SYDNEY, Jan 8 (Reuters) – Australia on Monday said it expects iron ore prices to average $51.50 a tonne this year, down 20 percent from 2017, because of rising global supply and moderating demand from top importer China as its steel sector shrinks.
The world’s top three mining companies, BHP and Vale rely heavily on iron ore sales for the bulk of their revenue despite efforts to diversify more into other industrial raw materials, such as copper, aluminium and coal.
Brazil-based Vale is planning to lift iron ore exports 7 percent in 2018 to 390 million tonnes.

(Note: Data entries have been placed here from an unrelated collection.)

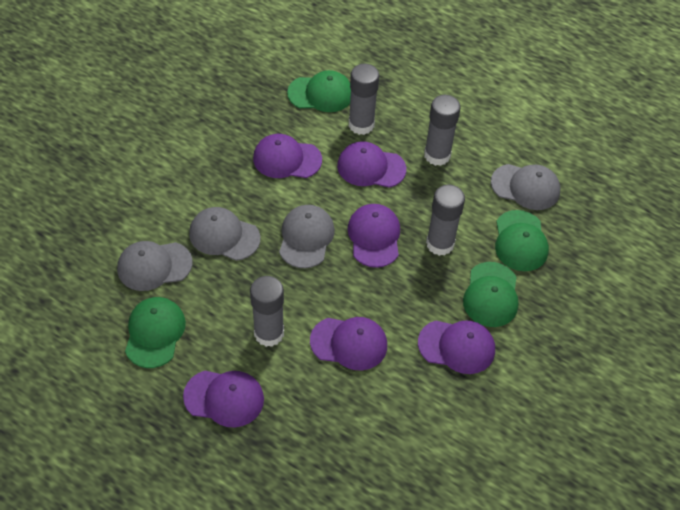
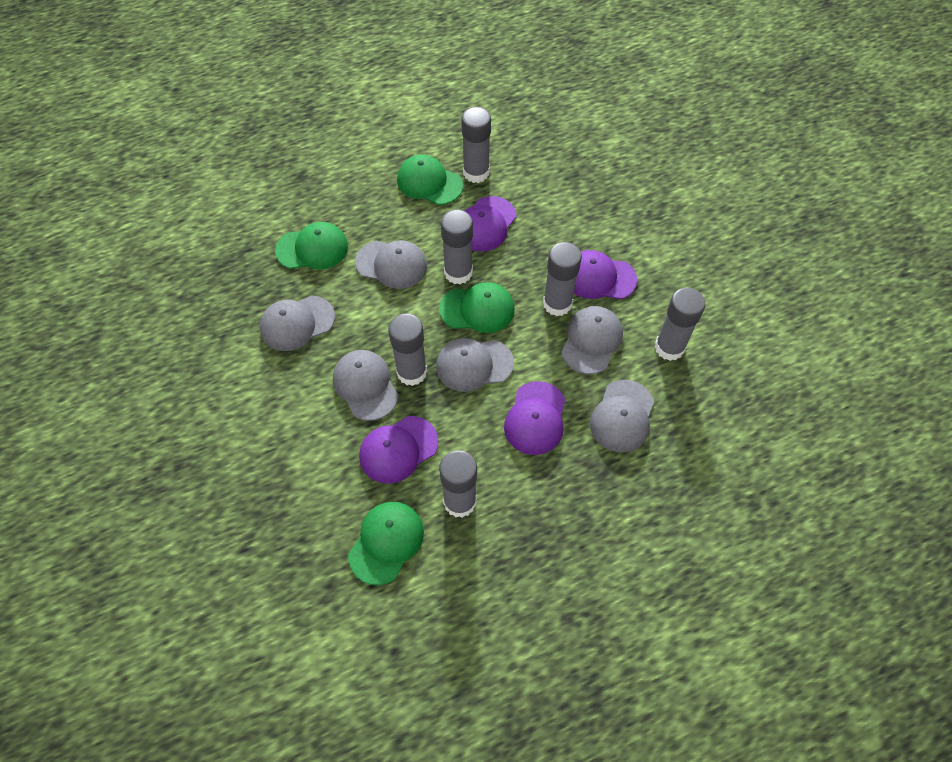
grey cap: 4 -> 6
grey glue stick: 4 -> 6
purple cap: 6 -> 4

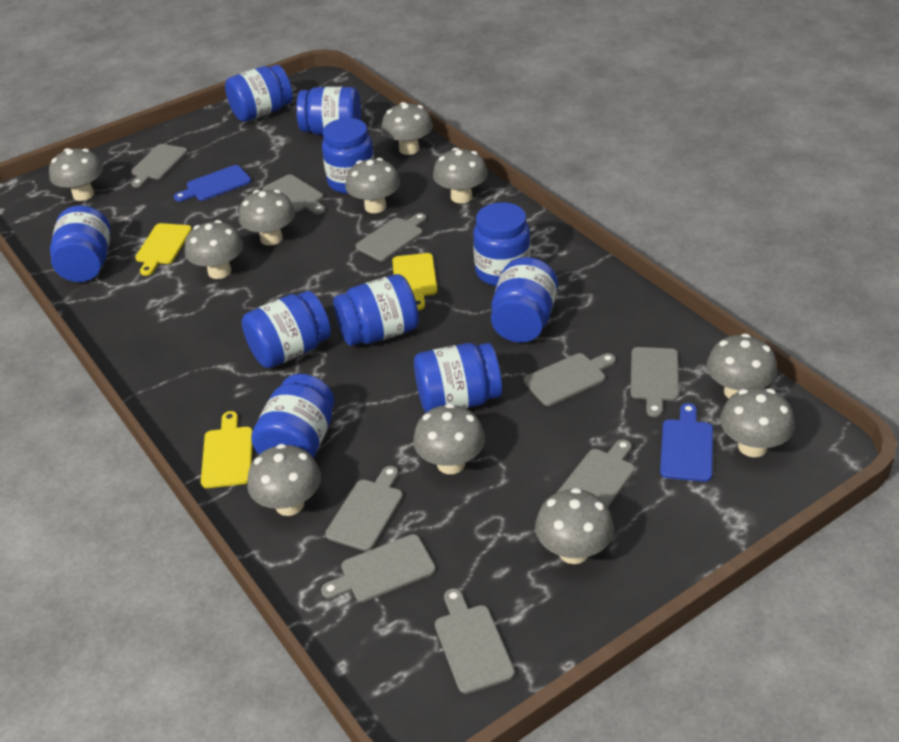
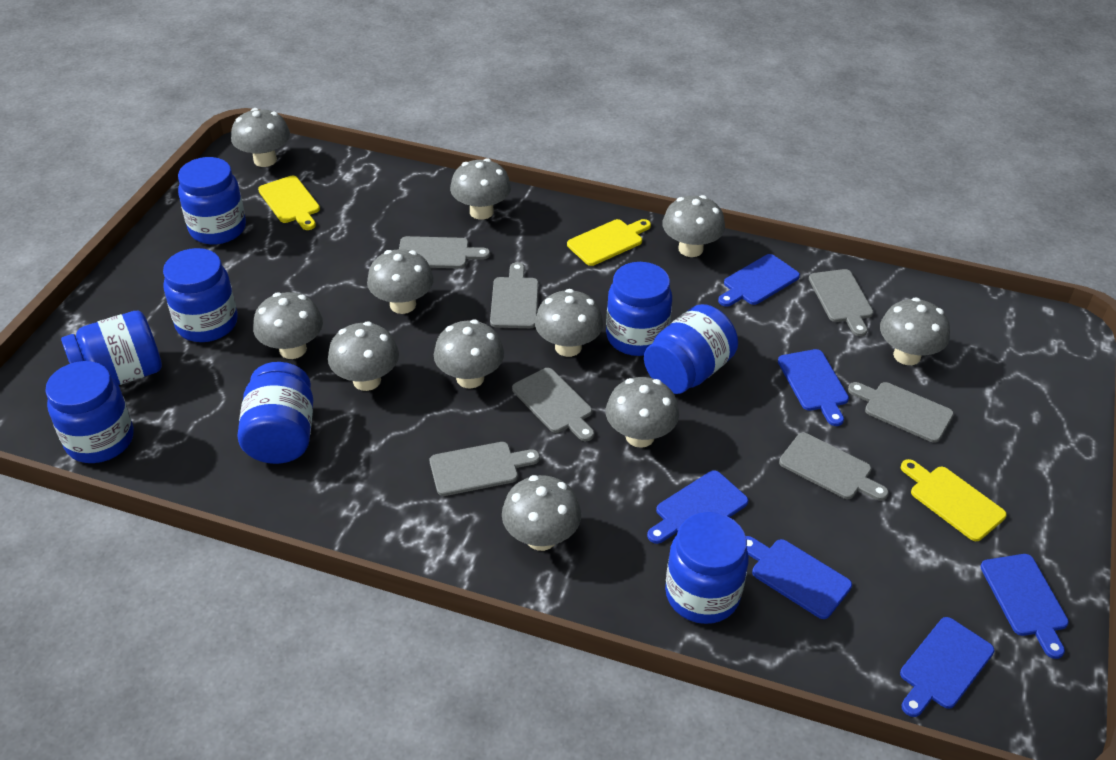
blue cutting board: 2 -> 6
blue jar: 10 -> 8
grey cutting board: 9 -> 7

In Australia, Rio Tinto and BHP, along with Fortescue Metals Group aim to add about 170 million tonnes of new capacity over the next several years.
The forecast price decline — from an average of $64.30 a tonne in 2017 — continues into 2019, when the steelmaking raw material will average only $49 a tonne, according to the Department of Industry, Innovation and Science.
“The iron ore price is expected to experience some ongoing volatility in early 2018, as the market responds to uncertainty regarding the impact of winter production restrictions on iron ore demand,” the department warned in its latest commodities outlook paper.
Iron ore currently sells for about <.IO62-CNO=MB> $75 a tonne.
The lower prices will reflect growing supply from low-cost producers and moderating demand from China as the steel industry there contracts, the department said.
China is in the process of closing ageing, high-polluting steel mills and induction furnaces to curb overcapacity in the sector.
China’s President Xi Jinping said in October that fighting pollution was one of the country’s key tasks through 2020.
Prices for coking coal, another key steel-making ingredient, are forecast by the department to drift lower over the next eighteen months from last quarter’s benchmark price of $192 a tonne as rising supply more than offsets demand.
It also expects thermal coal prices to ease through 2018 and early 2019, with the Newcastle spot price forecast to drop 12 percent to an average $77 a tonne in 2018, and by a further 6 percent to $70 in 2019.